From the horse’s mouth
I have provided some previous coverage about the issue of native client apps that run on desktop operating systems for messaging platforms. As I have highlighted in the article, I underscored the performance issue which will benefit heavy multitaskers and gamers, the ability to work tightly with the operating system’s functions and abilities and the existence of 2-in-1s and ultraportable computers as a viable alternative to mobile-platform tablets.
The regular computer was the class of compute that benefited from the instant-messaging app but mobile-platform smartphones and tablets took over the role of personal-communications devices with the different messaging platform vendors focusing on these devices as their terminal of choice. Skype and Viber have kept the desktop (regular-computer) usage case alive and now Facebook offered a Windows 10 desktop native client for their Messenger platform.
Now WhatsApp have answered this call for their secure communications platform by offering native clients for the Windows (8+) and MacOS X (10.9 Mavericks + ). Like with Viber, these desktop native clients are pitched to be a secondary user interface for your WhatsApp account that is set up on your smartphone. This means that once you install WhatsApp on your Windows PC or Mac, you then have to bind the desktop app to your WhatsApp account by using your smartphone’s WhatsApp client to scan a QR code shown on your regular computer by the desktop WhatsApp client.
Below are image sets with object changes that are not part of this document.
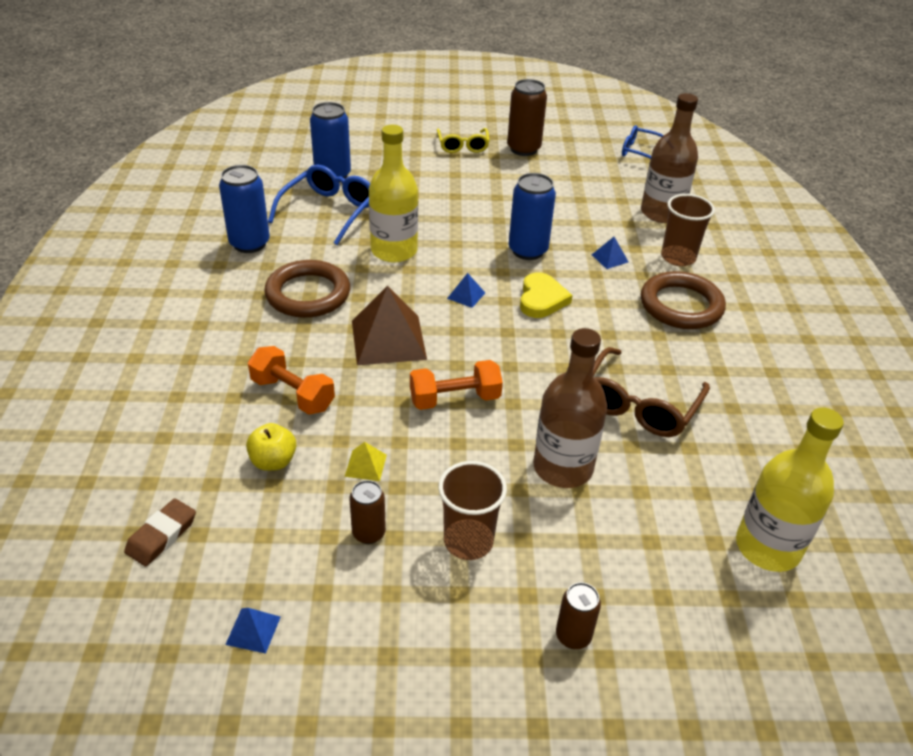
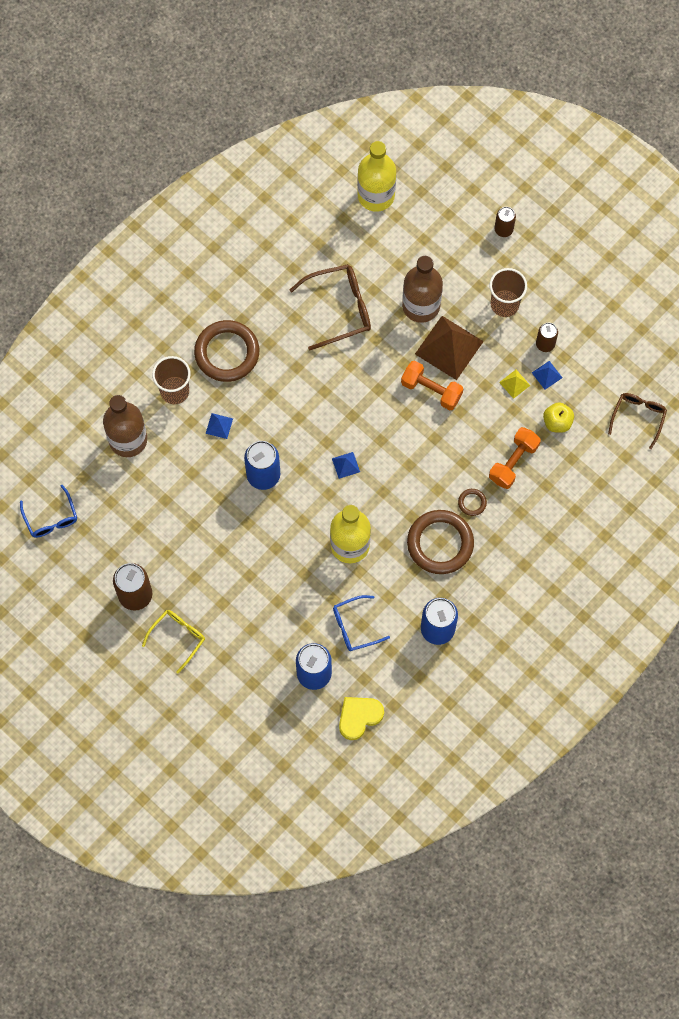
camera: 135 degrees left, 30 degrees up
brown eraser [124,498,196,566] -> brown glasses [608,393,667,449]
blue pyramid [225,608,281,654] -> blue pyramid moved to [532,361,563,389]
orange dumbbell [248,346,335,415] -> orange dumbbell turned 45 degrees clockwise [489,427,541,489]
blue glasses [268,164,370,245] -> blue glasses [333,595,390,651], size x0.65
brown pyramid [352,286,427,365] -> brown pyramid moved to [415,316,484,380]
yellow heart [520,272,572,318] -> yellow heart moved to [339,697,384,740]
none -> brown ring [458,489,487,516]

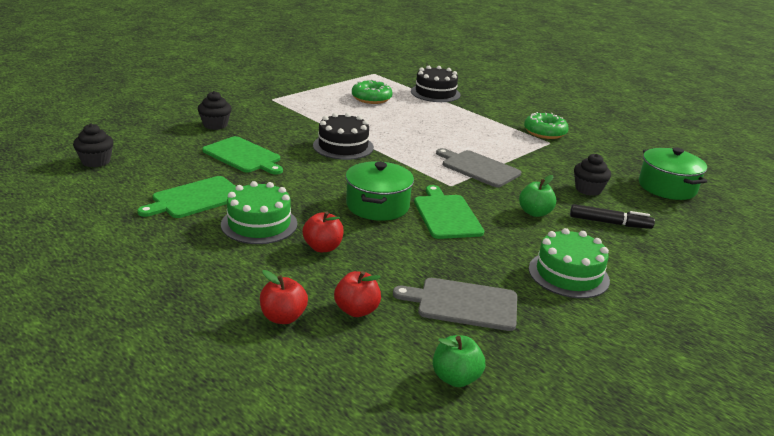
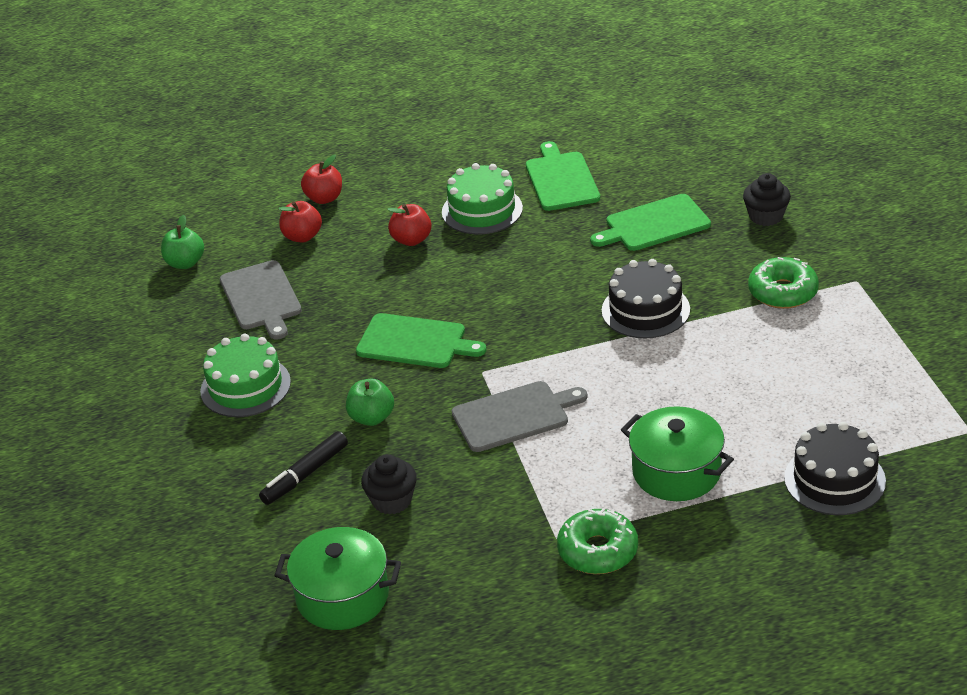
camera: 125 degrees right, 10 degrees up
black cupcake [73,124,114,167] -> none
green pot [345,161,414,221] -> green pot moved to [621,406,734,501]
green donut [352,80,392,104] -> green donut moved to [748,257,819,309]
grey cutting board [393,278,517,331] -> grey cutting board turned 120 degrees clockwise [220,260,302,340]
For WhatsApp users, using these native clients rather than the WhatsApp Web application means that you have the benefits of this platform on your regular computer without the unnecessary overhead that the typical desktop Web browser can impose on your session. Nor do you need to keep a Web-browser tab or session open for desktop-based WhatsApp communication.
This is a sign that regular desktop and laptop computer users, including multitaskers and gamers, are not being forgotten about when it comes to mobile messaging networks.